In brief, we advocate for the needs to regulate the settings of MaaS platforms and the possibility for customers to choose their preferred companies. First, MaaS platforms must be specific about the information that is wanted from the ridesharing companies and a regulatory framework is needed to agree on the level of information sharing, keeping in mind the common good of ridesharing mobility and the privacy of the involved companies. Second, MaaS platforms cannot behave as plain brokers, leaving the final choice to the customers. The possibility for customers to have company preferences sensibly leads to sub-optimal performance of the system. Finally, a regulatory framework is needed for fleet sizing in a way that is fair to all companies involved, in order to avoid an unhealthy increase of supply by each company in order to gain market shares.

6 Conclusions

Shared-mobility services are facing an ever-growing trend in cities. The benefits of ridesharing may be jeopardized by an unregulated design and maintenance of those, especially in case multiple companies are competing for their market share. In this work, we have presented optimization-based approaches to model cooperation and competition between ridesharing companies. A cooperative model, which could make use of Mobility as a Service platforms, is shown to solve to optimality the problem of assigning vehicles to customer request, by following closely results from the literature: in such a model, the distributed auction algorithm is exploited to limit the amount of information that the companies are required to share. We have investigated how a realistic model of competition deviates from this optimality and provided worst case bounds. We have evaluated the performance of both models in terms of service rate, waiting and detour times on one-week instances of the New York City taxi dataset. Model variants coping with noise in the travel time estimations, bias in the assignment costs, and preferences in the competitive case have been presented and validated. The computational results suggest that cooperation among ridesharing companies can be conducted in such a way to limit the degradation of the level of service with respect to a centralized model. The competition can instead lower the quality of the ridesharing service, especially in the case customer preferences are accommodated.

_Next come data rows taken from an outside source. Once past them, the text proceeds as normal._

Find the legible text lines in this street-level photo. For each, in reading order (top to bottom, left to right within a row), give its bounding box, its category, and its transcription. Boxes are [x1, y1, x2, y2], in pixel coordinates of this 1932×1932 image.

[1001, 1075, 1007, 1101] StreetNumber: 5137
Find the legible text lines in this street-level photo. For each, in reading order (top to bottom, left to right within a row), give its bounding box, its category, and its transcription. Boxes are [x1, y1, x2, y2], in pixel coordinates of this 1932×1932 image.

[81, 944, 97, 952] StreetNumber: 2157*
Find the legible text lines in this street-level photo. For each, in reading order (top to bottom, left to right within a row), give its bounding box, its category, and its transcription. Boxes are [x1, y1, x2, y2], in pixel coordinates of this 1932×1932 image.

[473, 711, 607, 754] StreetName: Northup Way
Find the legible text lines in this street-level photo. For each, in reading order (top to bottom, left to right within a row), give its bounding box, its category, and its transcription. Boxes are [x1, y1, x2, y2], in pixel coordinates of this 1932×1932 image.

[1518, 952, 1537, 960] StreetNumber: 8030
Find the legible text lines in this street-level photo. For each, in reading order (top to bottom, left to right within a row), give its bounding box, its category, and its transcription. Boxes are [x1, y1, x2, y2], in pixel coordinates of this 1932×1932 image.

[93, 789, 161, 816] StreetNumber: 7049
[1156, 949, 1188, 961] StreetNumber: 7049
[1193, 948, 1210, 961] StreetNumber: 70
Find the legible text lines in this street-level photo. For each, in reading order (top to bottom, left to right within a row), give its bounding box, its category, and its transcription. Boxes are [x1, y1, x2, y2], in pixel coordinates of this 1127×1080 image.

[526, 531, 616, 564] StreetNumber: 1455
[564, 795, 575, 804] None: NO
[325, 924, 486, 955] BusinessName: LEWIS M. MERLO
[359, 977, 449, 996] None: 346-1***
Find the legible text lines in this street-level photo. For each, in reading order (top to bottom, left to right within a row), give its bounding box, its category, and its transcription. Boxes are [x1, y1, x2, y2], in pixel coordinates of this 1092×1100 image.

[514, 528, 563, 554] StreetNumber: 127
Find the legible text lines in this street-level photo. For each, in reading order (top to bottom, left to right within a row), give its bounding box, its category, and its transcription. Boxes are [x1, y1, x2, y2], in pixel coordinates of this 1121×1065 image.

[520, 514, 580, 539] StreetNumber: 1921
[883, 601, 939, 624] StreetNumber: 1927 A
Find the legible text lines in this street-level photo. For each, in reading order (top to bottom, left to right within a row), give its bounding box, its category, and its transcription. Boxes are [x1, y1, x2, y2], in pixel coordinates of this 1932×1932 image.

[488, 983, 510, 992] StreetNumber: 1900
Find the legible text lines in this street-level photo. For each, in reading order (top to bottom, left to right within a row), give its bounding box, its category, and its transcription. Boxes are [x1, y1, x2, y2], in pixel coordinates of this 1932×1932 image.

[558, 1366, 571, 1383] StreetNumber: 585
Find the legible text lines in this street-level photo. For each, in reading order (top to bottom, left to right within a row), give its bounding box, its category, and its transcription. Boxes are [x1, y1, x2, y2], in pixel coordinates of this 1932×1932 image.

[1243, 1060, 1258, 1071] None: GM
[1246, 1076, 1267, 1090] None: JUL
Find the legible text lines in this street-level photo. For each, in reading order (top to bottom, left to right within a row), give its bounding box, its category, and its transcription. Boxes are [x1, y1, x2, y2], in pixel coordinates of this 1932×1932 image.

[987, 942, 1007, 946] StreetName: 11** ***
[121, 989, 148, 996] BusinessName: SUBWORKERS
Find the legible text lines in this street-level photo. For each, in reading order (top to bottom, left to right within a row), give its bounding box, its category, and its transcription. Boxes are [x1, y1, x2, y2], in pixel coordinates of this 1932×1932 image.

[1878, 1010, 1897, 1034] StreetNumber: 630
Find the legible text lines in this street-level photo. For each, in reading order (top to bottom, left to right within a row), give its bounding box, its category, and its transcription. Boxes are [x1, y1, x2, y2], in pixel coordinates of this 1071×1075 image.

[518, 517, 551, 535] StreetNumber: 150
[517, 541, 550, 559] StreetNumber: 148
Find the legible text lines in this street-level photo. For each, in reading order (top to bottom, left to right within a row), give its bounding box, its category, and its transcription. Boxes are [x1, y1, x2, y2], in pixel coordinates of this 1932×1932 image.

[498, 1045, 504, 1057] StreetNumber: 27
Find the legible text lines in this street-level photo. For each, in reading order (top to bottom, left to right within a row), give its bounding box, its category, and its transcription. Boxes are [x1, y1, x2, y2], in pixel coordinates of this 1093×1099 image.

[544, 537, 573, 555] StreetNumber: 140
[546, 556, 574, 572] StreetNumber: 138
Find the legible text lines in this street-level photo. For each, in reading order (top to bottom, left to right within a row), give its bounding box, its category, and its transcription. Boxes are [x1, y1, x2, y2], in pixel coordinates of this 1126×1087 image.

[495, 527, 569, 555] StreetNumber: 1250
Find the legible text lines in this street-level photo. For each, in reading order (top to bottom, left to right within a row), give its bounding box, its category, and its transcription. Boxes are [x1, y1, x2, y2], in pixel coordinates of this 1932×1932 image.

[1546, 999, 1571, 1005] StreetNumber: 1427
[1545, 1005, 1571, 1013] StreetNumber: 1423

Finally, we envision several research directions as future work: (i) formulating company-wise strategies to gain market share in a defavorable market (e.g., fine tuned strategies related to the spatio-temporal distribution of vehicles in response to the spatio-temporal SR per company achieved); (ii) dynamic fleet sizing at the city level: what is the minimum of vehicles needed to achieve satisfactory SR, waiting and detour times.; (iii) model the congestion feedback effect caused by uncontrolled supply in competitive settings.

7 Acknowledgments

This project has received funding from the European Union Horizon 2020 research and innovation programme under grant agreement No. 731993 (AUTOPILOT).